Understanding California Wines
Understanding California Wines
Confused by California Wines?
Are you confused by the ever-increasing number of new California labels on wine lists these days? If so, join the club. With more than 250 wineries in both Napa and Sonoma alone, there are endless choices for a restaurant wine buyer. Any restaurant that wants to be known for their wine list will naturally feature many of the newest and "hottest" wineries available today. All of this can lead to indecision and puzzled looks from consumers.
While no one can possibly become familiar with every wine produced in California, there is hope for the wine lover. By learning the system of labeling known as appellation, a wine drinker can better understand what style of wine he or she is ordering. It may not be 100% foolproof, but it will put you in command when ordering off a wine list at a trendy restaurant.
the appellation system
On its most basic level, the appellation system identifies where the grapes used to produce any bottle of wine were grown. Used throughout France and Italy (where it is known as D.O.C. or denominazione di origine controllata), this system also lets the buyer know about the specific types of grapes used in a wine along with other categories such as minimum alcohol and yield in the vineyards.
The United States has adopted the appellation system, but only when it comes to identifying the place where the grapes were grown. (The grape types are usually identified on the label; a Cabernet Sauvignon must have at least 75% of that grape to be labeled in that fashion.) The appellations in the United States are called American Viticultural Areas (AVA), having first been established in the late 1970s. Simply put, AVA are growing districts. There are over 130 AVA in the United States, with 81 of them in California alone. While this may seem to be a large number, these AVA have been established to help wineries market their products to a more focused audience as well as helping consumers learn the geography of wine regions and why particular wines taste the way they do.
An AVA is established not by the government, but by a group of vintners who draw up a set of boundaries. To help the vintners determine these boundaries, the Bureau of Alcohol, Tobacco and Firearms (BATF) has established guidelines for creating an AVA. The name chosen for a particular area must be locally or nationally known; there must be historical evidence that the area's boundaries have basis in fact; the boundaries must appear on a map and finally, there must be evidence detailing the geographical features in the AVA, such as a stream, mountain range or other physical features. (Once an AVA is created, the law states that a winery can only label their wine with a specific AVA if at least 85% of the grapes are from that appellation.)
As Napa is best known for its Cabernet Sauvignons, most of the AVA there are judged according to the regional distinctiveness each displays with that varietal. For example, the Stags Leap District, located in the southeastern portion of Napa, is a fairly cool site compared to the middle or upper valley. Therefore, the Cabernet Sauvignons produced here are lighter in style and have softer tannins than those produced from Oakville, which is directly north. The wines produced from another AVA known as Howell Mountain are altogether different. This AVA starts at the 1,400 foot elevation and produces wines that are limited in yield, but are intense in their flavor and tannins. These wines are probably not what you would choose for your next dinner, as they demand years of cellaring.

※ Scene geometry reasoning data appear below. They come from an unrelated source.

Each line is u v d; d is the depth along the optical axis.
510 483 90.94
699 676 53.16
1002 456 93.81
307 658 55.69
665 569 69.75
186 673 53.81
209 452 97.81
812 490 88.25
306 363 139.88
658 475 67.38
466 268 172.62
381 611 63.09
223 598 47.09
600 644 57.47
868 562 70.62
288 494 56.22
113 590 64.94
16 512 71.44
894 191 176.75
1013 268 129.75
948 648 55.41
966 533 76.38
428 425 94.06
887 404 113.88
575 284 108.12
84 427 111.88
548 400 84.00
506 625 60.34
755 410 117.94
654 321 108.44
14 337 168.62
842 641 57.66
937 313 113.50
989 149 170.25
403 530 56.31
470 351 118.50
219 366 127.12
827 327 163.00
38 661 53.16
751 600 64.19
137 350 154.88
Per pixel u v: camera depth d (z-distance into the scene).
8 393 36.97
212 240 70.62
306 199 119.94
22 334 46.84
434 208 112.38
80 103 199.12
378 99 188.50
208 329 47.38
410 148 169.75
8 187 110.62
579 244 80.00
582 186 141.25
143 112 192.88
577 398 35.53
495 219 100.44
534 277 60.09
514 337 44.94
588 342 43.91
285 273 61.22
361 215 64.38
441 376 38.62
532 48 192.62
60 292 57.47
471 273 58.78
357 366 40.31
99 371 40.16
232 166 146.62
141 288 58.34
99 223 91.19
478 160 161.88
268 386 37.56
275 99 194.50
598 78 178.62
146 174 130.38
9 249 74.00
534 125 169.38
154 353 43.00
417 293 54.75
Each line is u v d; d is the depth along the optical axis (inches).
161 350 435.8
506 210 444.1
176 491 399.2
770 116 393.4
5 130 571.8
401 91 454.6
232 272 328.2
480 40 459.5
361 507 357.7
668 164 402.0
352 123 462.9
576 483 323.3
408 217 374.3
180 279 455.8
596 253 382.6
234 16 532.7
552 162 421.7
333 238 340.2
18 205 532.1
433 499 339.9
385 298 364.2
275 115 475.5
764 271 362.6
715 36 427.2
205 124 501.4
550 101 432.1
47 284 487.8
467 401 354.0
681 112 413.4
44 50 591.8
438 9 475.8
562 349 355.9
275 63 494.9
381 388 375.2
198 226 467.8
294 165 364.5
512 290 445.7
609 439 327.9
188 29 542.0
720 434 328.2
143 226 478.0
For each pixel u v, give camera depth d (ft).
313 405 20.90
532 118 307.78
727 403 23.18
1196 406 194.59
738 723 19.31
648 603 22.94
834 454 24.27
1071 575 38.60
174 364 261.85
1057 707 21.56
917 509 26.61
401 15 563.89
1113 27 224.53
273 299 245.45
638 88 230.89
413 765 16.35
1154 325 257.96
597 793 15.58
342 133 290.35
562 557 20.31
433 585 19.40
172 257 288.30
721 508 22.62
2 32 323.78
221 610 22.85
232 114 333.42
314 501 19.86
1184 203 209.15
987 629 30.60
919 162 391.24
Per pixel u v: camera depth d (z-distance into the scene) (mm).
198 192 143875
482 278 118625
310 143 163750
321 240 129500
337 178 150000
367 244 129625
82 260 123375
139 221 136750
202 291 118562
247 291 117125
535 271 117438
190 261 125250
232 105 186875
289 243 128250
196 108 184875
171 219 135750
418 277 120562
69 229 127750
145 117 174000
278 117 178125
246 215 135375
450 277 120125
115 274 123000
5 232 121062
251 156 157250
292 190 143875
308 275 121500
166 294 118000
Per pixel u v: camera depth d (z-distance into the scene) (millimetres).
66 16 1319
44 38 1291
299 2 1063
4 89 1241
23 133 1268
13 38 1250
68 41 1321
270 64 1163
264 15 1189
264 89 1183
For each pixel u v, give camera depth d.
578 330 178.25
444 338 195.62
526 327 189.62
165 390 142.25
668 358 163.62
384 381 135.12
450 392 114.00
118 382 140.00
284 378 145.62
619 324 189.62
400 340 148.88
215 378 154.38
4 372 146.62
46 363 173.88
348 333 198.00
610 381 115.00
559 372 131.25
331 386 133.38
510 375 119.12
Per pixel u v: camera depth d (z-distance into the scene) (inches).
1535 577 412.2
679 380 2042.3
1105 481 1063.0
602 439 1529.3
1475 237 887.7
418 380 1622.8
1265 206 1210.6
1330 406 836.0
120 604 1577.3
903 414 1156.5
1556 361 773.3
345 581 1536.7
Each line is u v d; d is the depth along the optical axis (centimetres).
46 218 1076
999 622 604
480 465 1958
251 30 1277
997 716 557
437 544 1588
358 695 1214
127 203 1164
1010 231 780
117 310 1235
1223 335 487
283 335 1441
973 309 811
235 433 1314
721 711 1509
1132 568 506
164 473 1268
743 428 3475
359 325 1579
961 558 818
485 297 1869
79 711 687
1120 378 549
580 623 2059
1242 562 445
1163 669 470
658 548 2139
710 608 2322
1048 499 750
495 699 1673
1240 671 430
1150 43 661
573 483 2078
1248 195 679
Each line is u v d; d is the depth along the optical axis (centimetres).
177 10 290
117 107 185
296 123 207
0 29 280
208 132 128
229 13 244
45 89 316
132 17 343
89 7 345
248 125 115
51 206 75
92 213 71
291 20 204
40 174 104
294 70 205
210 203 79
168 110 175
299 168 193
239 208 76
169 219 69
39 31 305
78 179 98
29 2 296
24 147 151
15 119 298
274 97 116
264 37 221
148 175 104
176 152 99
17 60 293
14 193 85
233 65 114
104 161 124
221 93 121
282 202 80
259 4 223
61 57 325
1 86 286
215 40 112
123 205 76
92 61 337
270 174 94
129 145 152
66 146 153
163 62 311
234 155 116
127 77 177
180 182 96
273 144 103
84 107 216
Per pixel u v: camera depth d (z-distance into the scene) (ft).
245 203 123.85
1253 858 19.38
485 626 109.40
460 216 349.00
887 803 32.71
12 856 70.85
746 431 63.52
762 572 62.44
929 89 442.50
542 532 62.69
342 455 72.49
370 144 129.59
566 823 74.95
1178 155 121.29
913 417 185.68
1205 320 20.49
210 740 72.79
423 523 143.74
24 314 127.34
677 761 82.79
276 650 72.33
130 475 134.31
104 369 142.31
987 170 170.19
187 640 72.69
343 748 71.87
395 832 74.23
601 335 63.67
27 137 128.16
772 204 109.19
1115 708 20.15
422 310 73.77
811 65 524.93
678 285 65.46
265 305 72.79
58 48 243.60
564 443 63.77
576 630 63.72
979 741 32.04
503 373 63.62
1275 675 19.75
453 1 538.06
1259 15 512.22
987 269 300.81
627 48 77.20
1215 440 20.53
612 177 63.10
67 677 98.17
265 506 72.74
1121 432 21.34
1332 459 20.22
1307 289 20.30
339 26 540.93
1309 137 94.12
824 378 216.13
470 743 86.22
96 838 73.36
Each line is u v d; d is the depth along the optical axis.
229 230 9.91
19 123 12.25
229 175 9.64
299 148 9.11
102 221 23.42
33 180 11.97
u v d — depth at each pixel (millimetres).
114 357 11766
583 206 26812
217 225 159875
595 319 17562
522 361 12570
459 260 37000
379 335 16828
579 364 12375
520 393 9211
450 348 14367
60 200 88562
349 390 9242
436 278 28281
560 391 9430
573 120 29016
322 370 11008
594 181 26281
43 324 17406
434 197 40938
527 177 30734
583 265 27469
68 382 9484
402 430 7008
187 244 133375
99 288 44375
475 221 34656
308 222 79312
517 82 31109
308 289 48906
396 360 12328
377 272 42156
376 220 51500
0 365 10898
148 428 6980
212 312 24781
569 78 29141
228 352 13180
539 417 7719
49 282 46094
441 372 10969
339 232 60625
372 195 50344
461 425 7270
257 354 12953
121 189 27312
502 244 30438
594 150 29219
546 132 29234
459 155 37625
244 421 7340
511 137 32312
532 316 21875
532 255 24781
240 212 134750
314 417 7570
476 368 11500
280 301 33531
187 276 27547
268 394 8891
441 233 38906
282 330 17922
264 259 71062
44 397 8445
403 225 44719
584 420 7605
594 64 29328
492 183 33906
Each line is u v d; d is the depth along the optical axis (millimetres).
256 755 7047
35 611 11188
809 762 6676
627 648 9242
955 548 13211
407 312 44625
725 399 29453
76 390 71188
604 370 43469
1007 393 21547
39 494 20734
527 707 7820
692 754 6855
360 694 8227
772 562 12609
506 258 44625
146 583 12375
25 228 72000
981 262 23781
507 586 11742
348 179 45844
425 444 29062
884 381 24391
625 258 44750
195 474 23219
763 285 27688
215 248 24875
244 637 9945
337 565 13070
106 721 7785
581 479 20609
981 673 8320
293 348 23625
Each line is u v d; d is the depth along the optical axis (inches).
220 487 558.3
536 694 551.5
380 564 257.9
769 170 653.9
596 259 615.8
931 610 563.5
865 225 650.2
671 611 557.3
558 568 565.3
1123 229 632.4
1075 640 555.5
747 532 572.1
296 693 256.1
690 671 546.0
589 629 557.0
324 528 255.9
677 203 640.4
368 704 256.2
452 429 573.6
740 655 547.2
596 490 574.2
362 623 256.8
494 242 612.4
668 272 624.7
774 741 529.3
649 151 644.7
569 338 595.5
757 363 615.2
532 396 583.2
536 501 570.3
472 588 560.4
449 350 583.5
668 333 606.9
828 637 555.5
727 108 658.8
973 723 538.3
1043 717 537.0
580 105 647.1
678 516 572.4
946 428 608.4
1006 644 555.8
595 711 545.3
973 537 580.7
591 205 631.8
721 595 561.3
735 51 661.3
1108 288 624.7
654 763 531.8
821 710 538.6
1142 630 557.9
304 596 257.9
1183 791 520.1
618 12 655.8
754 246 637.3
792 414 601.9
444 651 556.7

A similar comparison can be made in Sonoma County with Chardonnay. Two of the best known AVA here are the Russian River Valley and the Alexander Valley. As the former AVA is closer to the ocean and thus cooler than the latter, there are stylistic differences in the Chardonnays produced from each growing district; the Russian River Chardonnays are noted for their tropical fruit flavors, while apple and citrus are more closely identified with the examples from the Alexander Valley.
not a perfect system
Not all of the AVA established in California are so clear cut in their identity as this is not a perfect system. Some of the newer AVA have been established simply because a winery or group of wineries did not belong to an existing AVA. But when this system works as it does with Cabernet Sauvignon in Napa or Chardonnay in Sonoma, it helps bring California wine into focus.
Getting back to those unfamiliar choices on that wine list, use the system of AVA the next time you are a little bit hesitant about a producer. If you like the Chardonnays produced by De Loach Vineyards in Russian River Valley and cannot find that wine on the list, look for another Chardonnay from that appellation. While another producer's wine from Russian River Valley will have some differences, there should be a similar stylistic thread that is shared by these wines. If the list does not mention the appellations, ask the wine steward or manager about a particular wine; they should be able to provide that information for you. Now you can enjoy wine out of your personalized wine glass that you actually understand and feel comfortable with. Good luck!